WHAT YOU ARE ASKED TO DO =>
Filter the entries down to the lines containing "love", and copy those lines.

(PROVIDED RECORDS Opens)

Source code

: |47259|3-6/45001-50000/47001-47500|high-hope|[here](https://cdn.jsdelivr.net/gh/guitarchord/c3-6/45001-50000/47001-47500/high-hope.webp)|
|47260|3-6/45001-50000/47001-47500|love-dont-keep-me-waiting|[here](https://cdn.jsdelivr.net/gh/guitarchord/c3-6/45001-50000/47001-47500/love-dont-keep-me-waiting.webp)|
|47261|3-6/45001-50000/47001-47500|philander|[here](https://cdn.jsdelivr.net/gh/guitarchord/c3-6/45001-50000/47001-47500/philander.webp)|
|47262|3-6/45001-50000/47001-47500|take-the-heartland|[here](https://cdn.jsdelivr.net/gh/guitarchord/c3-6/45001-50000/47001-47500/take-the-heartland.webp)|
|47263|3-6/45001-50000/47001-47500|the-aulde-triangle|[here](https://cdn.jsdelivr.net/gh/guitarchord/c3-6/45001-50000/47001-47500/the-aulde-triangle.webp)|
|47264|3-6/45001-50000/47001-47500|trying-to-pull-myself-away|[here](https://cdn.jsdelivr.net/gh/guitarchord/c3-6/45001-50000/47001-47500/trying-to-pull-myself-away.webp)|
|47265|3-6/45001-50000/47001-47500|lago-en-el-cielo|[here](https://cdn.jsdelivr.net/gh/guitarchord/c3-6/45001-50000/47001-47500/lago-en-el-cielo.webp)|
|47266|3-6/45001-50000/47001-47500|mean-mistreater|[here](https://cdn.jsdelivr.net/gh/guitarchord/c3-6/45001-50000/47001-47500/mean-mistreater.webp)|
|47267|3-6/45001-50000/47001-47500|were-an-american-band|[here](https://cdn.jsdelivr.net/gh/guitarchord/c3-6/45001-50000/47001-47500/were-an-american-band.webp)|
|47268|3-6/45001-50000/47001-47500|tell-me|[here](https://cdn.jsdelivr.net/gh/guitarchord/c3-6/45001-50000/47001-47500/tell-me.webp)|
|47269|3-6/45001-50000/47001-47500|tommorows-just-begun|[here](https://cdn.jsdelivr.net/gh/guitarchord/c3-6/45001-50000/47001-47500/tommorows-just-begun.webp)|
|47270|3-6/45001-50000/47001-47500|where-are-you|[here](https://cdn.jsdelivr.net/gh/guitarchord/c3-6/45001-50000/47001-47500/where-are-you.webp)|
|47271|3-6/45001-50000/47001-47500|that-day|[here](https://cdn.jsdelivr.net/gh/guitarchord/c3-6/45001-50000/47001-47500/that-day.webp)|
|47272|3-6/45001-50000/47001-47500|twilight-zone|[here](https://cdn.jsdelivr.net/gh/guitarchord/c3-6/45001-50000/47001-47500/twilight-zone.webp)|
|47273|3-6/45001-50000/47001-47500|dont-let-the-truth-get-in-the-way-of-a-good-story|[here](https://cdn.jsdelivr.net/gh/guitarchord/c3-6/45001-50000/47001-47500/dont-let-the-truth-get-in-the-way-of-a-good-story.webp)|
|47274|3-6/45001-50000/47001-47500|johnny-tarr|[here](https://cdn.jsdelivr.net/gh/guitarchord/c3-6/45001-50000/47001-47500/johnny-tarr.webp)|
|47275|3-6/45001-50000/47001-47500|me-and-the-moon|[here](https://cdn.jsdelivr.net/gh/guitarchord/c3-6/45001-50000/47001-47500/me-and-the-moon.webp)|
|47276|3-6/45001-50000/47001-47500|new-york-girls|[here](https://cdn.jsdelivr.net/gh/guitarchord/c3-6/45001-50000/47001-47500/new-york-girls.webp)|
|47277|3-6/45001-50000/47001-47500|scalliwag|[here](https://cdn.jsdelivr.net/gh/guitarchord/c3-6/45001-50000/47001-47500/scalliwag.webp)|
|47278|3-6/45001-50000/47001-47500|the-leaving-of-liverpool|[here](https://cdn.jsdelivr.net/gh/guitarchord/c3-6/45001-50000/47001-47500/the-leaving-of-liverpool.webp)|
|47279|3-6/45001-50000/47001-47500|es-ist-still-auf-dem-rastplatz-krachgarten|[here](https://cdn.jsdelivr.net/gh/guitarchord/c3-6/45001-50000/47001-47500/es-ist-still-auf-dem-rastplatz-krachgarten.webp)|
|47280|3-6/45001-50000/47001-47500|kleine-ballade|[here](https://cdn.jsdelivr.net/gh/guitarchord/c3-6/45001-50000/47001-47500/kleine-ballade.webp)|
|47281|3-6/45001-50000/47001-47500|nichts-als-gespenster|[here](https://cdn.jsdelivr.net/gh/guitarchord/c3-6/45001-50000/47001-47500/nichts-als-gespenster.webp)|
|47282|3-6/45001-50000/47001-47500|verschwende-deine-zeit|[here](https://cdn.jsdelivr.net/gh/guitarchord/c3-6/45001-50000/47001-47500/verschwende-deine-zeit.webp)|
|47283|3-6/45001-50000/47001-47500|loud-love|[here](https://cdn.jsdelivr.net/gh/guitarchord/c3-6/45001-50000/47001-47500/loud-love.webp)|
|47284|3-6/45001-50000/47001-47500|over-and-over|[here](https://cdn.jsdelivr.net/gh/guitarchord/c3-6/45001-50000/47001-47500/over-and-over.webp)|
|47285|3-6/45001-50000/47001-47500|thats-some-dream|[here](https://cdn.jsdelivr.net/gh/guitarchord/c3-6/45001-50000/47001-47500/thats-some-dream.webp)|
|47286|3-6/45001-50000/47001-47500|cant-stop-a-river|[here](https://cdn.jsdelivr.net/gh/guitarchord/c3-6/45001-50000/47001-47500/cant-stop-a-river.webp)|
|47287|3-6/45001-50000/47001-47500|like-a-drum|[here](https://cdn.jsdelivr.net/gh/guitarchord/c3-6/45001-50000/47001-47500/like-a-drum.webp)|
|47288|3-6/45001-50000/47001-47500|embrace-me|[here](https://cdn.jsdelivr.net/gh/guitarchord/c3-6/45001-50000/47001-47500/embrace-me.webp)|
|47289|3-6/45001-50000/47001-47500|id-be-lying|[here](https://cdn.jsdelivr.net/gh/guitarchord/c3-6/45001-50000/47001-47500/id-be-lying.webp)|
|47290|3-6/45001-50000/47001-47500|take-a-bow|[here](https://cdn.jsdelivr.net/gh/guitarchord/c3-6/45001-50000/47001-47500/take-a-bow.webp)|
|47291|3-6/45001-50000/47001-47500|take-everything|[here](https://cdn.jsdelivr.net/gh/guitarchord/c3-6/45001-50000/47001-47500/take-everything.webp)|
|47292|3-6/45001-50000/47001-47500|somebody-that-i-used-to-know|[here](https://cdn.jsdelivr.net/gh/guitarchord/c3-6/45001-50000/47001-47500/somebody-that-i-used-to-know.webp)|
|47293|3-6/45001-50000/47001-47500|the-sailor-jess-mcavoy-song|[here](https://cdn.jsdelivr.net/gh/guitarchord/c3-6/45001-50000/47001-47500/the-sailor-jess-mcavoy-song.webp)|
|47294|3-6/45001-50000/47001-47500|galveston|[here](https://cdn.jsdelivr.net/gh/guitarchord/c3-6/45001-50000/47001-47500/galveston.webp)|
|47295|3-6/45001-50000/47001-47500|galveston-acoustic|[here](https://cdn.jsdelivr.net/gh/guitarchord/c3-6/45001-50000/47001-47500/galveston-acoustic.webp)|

(PROVIDED RECORDS Closes)

WRITTEN REPLY =>
|47260|3-6/45001-50000/47001-47500|love-dont-keep-me-waiting|[here](https://cdn.jsdelivr.net/gh/guitarchord/c3-6/45001-50000/47001-47500/love-dont-keep-me-waiting.webp)|
|47283|3-6/45001-50000/47001-47500|loud-love|[here](https://cdn.jsdelivr.net/gh/guitarchord/c3-6/45001-50000/47001-47500/loud-love.webp)|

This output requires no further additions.